▶ Required tasks:
(a) Please decide whether each statement below agrees with the Iraq attacks text, answering yes or no and quoting the deciding words: (i) At least 69 people were killed in Iraq on Sunday. (ii) Sunday's deadliest attacks took place inside Baghdad. (iii) Prime Minister Nouri al-Maliki said violence was easing.
(b) In the Iraq attacks text, whose byline is on the Washington Post article?
(c) Pick up the Iraq attacks text after its final sentence and write what comes next.

[[ Source text, beginning ]]

He's drinking from the Bush cool-aide.
US Baghdad counter insurgency strategy - ie, clearing one area and
then moving outward, adding 12k troops, etc
This strategy for victory seems to be failing as well.
---
At Least 69 Killed in Attacks Across Iraq
Deadliest Incidents Occur North of Baghdad; Premier Insists Violence Is
Easing
By Ellen Knickmeyer
Washington Post Foreign Service
Monday, August 28, 2006; A11
BAGHDAD, Aug. 27 -- Gunmen and bombers claimed at least 69 lives in Iraq
on Sunday, even as Prime Minister Nouri al-Maliki repeated the
assertions of Iraqi and U.S. leaders that violence was easing from a
wartime high set earlier this summer.
While U.S. and Iraqi forces have deployed additional troops in Baghdad
to deal with the surge of sectarian violence, the deadliest of the
attacks Sunday occurred outside the capital, in cities to the north.

[[ Source text, end ]]
[[ Recorded information, beginning ]]

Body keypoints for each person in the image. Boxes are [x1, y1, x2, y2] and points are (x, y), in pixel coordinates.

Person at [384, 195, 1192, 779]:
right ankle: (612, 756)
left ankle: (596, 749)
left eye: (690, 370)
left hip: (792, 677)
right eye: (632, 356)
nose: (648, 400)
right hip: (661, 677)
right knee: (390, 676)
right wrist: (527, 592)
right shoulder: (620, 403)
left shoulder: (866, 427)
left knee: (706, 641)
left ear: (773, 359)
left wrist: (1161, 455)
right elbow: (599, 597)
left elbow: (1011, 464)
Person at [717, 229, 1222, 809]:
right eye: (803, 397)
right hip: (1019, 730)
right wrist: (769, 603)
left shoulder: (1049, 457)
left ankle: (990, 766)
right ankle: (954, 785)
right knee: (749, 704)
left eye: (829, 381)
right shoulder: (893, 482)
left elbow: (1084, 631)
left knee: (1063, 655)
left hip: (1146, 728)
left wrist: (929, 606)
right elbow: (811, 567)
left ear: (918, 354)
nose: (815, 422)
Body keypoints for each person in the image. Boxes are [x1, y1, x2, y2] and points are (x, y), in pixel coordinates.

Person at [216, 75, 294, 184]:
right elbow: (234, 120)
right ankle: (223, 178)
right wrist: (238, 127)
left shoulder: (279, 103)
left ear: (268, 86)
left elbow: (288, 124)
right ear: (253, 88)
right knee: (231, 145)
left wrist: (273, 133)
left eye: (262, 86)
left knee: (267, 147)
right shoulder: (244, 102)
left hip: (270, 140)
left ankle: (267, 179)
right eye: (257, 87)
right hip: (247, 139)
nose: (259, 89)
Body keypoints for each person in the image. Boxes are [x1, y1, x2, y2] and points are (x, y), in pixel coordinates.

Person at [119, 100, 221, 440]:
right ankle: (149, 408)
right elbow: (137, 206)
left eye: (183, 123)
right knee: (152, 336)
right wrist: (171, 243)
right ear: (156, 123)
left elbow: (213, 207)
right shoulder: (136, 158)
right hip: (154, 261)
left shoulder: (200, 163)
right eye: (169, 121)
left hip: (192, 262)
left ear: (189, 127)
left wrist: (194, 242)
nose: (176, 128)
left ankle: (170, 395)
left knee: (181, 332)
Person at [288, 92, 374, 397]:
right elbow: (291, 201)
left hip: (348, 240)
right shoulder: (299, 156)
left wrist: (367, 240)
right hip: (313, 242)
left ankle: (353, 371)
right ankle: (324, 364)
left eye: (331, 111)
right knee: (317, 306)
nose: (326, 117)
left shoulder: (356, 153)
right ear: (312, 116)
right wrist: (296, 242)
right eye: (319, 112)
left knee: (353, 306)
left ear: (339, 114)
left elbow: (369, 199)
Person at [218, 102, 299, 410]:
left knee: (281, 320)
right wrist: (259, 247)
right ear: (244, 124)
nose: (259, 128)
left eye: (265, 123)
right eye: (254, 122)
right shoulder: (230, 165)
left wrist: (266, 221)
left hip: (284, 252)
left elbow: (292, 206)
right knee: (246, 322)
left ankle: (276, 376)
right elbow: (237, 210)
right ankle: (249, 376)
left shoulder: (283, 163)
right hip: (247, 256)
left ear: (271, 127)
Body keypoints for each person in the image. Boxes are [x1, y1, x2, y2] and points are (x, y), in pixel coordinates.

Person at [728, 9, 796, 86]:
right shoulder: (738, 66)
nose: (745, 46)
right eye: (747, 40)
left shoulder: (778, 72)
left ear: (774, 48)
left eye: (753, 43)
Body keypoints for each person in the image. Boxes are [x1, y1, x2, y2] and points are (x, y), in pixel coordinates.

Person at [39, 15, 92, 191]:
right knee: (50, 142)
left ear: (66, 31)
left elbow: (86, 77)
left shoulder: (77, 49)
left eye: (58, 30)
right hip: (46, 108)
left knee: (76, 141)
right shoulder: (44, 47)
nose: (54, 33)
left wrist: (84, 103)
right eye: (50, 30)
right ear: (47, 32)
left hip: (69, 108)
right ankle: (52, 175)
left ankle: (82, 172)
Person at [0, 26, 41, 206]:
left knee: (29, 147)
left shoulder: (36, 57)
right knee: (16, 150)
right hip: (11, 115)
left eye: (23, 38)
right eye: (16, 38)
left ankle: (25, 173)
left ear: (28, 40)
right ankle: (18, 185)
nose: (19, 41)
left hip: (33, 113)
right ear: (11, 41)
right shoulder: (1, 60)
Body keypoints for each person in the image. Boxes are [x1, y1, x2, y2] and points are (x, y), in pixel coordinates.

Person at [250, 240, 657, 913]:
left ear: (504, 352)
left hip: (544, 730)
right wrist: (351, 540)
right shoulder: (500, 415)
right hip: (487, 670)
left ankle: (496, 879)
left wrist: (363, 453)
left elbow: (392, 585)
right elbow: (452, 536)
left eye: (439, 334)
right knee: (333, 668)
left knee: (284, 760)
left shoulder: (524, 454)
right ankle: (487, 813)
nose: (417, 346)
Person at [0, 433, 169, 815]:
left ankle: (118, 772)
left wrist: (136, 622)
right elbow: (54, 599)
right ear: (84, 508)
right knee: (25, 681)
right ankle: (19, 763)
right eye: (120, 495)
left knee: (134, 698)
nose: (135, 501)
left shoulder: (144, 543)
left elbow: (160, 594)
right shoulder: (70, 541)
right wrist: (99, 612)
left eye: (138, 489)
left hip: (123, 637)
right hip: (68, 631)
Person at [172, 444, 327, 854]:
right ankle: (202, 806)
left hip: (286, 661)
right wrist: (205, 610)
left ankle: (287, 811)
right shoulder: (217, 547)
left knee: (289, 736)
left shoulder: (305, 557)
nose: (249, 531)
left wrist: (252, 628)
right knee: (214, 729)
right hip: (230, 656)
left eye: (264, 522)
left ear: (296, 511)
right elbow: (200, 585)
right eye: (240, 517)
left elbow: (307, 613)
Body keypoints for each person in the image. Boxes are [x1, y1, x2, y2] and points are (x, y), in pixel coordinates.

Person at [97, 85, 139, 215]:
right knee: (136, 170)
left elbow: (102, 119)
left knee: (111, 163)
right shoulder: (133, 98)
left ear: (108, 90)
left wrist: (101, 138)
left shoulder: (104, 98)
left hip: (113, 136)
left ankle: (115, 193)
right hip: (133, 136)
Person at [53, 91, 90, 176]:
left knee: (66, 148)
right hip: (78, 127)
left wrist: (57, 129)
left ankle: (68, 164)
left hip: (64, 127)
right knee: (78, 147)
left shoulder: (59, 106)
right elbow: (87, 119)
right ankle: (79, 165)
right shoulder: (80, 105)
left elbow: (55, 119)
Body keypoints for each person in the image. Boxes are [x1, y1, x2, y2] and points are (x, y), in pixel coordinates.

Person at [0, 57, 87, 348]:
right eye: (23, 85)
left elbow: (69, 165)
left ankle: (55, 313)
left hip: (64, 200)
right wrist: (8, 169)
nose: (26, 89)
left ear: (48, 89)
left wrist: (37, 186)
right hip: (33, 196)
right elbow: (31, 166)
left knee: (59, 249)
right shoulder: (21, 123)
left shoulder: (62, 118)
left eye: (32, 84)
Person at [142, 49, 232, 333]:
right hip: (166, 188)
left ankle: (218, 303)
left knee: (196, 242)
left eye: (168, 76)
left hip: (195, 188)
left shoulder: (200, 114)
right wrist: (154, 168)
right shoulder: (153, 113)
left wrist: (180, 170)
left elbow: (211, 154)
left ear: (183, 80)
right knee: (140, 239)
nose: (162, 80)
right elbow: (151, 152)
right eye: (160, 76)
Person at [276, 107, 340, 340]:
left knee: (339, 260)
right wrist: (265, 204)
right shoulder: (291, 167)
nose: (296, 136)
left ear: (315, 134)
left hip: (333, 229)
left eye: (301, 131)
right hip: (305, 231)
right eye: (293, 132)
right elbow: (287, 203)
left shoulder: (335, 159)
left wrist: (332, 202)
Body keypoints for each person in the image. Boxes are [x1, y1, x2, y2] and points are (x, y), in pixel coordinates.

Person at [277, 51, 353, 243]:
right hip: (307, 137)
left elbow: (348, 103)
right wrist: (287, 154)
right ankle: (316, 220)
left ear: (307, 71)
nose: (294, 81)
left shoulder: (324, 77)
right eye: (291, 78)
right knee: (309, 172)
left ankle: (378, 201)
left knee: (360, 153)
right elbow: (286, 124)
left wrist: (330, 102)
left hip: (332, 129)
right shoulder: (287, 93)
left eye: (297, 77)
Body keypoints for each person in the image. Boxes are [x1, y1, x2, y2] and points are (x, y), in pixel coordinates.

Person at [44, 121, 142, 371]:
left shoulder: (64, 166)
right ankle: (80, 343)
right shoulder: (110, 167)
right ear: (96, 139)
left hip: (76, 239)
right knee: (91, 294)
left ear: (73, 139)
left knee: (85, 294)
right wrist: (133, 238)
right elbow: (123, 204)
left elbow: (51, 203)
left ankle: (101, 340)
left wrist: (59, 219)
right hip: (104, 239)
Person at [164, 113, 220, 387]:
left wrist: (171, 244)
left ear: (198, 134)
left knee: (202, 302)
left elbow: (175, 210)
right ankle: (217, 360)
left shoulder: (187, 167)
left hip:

[[ Recorded information, end ]]

▶ Per-task outputs:
(a)
(i) Yes: "Gunmen and bombers claimed at least 69 lives in Iraq on Sunday"
(ii) No: "the deadliest of the attacks Sunday occurred outside the capital, in cities to the north"
(iii) Yes: "Prime Minister Nouri al-Maliki repeated the assertions of Iraqi and U.S. leaders that violence was easing"

(b) Ellen Knickmeyer

(c)
The attention of Iraqi and U.S. officials since this spring has been
focused on the rivalry between Sunni Arabs and Shiite Muslims in
Baghdad. Sunday's violence, however, highlighted the country's many
other dangers since the war began: rising crime and growing tensions
among Iraq's other faiths and peoples.
The most lethal attack came in the town of Khalis, near Baqubah, 35
miles northeast of Baghdad. Gunmen stormed the house of a local judge,
Hamdi al-Ubaidi, shot one of his brothers and moved to abduct another,
police said.
When men from a nearby cafe ran to the aid of the family, gunmen opened
fire, killing 12 of the would-be rescuers and injuring 25, police Brig.
Safa al Mandalawi said.
The kidnappers escaped, with the judge's brother as their captive,
Mandalawi said.
The mass killing came about 11 hours after a bomb planted in a
marketplace in Khalis exploded at the height of morning shopping. Nine
people died, and 15 were injured, police Lt. Ali Khayam said.
Gunmen killed five people in three other attacks in the nearby city of
Baqubah, a community with a heavily nationalist Sunni Arab population
that has seen nearly daily violence.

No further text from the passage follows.